France: French breaststroke Olympic medallist Hugues Duboscq has finally parted company with mentor and coach of 15 years, Christos Paparradopoulos. Duboscq is a reserve for the 4x100m medley for France at London 2012, his presence in heats or finals dependent on whether he is considered by French team leaders to be the best Frenchman for the job on the day. Yves Guerniou and Benedict Masclaux are now guiding the swimmer. Duboscq had been working with all three coaches since the start of the year but after disappointing results at the French Olympic trials in Dunkirk last month (3rd in the 100m and champion over 200m but far outside the London 2012 cut for a solo swim) he decided that the partnership arrangement had not worked. The reason to cut out his long-time mentor wads clear, Duboscq telling L'Equipe: "I hardly saw Christos in Dunkirk … after the races, he disappeared. Just like last year in Shanghai [world titles], where after the 100 breaststroke, I didn't hear from him for three days. For years, after each of my performances, I was left to myself. The role of a coach is to be there no matter what. He must be present at the pool and afterwards. The swimmer who fails always turns to self-reflection - but he also needs to talk." Duboscq, of Le Havre, will race at the European Championships in Debrecen next month.
USA: Caitlin Leverenz, who helped University of California, Berkeley to the (NCAA) 2012 national collegiate championship, noted the Olympic prize in her sights as she accepted the Honda Sports Award for swimming and diving. Her selection by the Collegiate Women Sports Award Program recognised Leverenz for having "rallied from a disappointing collegiate debut" to play a leading role in the Cal success story at the squad guided by coach Teri McKeever. "I'm so honoured to have been selected from among such amazing swimmers," said Leverenz through award organisers. "What happened at the NCAAs this year is a testament to how hard I've worked and to the staff. There are a lot of good swimmers coming out of high schools, but coach Teri McKeever has what can make them great. From the time I started at Cal I told her I wanted to make the Olympic team, and she has held me to those standards." US trials start June 25 in Omaha.

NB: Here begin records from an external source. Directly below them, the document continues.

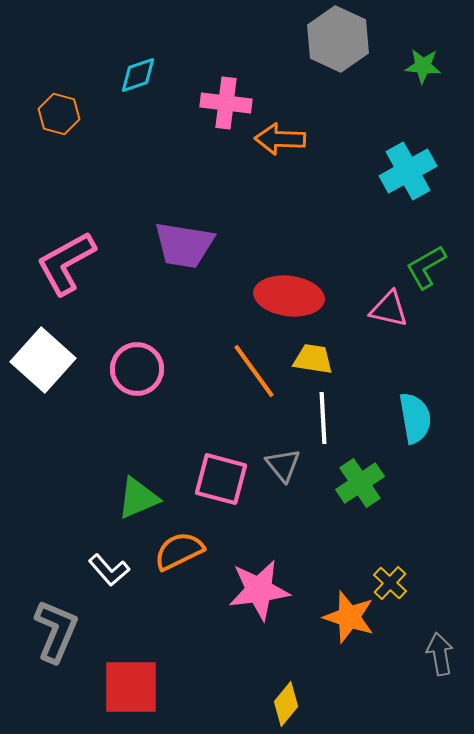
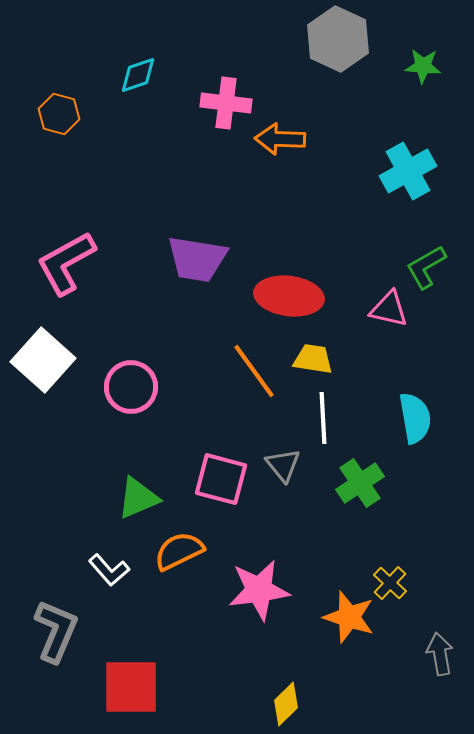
purple trapezoid: moved 13 px right, 14 px down
pink circle: moved 6 px left, 18 px down
yellow diamond: rotated 6 degrees clockwise
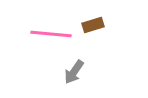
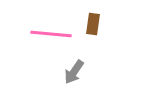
brown rectangle: moved 1 px up; rotated 65 degrees counterclockwise
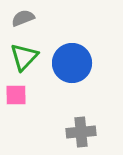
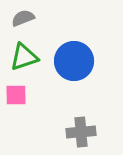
green triangle: rotated 28 degrees clockwise
blue circle: moved 2 px right, 2 px up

Australia: Victoria's Nicholas Groenewald broke Ian Thorpe's boy’s 14yrs 200m medley record on the opening night of the 2012 Australian Age Swimming Championships in Brisbane in 2:06.01. The time shaved 0.25sec off Thorpe's 1997 standard. "I saw my time was 1:35.9 at the 150m mark and I knew that I would have to go faster than I normally do to get the record, so I was really happy," said Groenewald, coached by Dean Bryant at Rohan Taylor's Nunawading squad. "I know a lot of people around the world including myself think that he (Thorpe) is one of the biggest swimming inspirations ever and to break one of his records is a huge achievement for me, and really motivating to keep going and keep striving for better and better things. I remember watching him swim in 2004 on TV (at the Athens Olympics) thinking that I want to meet him one day and I finally did get to talk to him at Trials this year and that was a huge thing for me." Groenewald also won the 200m backstroke in 2:05.36. In other action, Gold Coast teenager Cameron McEvoy, at 17 already on the London 2012 team for Australia, set an age record of 22.36 in the 50m freestyle; in the boy’s 12/13yrs 200m freestyle South Australian Kyle Chalmers knocked 2secs off his personal best to steal the age record and claim the title in a time of 1:57.48, and on day 2 of the meet took almost 1sec off the 100m butterfly mark, which] had stood to Olympian Jayden Hadler, with a 55.93 victory; and West Australian Damian Fyfe clocked an age record of 55.19 in the boys 14yrs 100m butterfly final. In today's finals, Victoria's Mack Horton picked up a third gold medal in as many days, with a 3:56.49 victory as the only 15-year-old under 4mins in the 400m freestyle. Horton, having already won the 100m and 1500m free, was one of four swimmers to collect their third title in three days.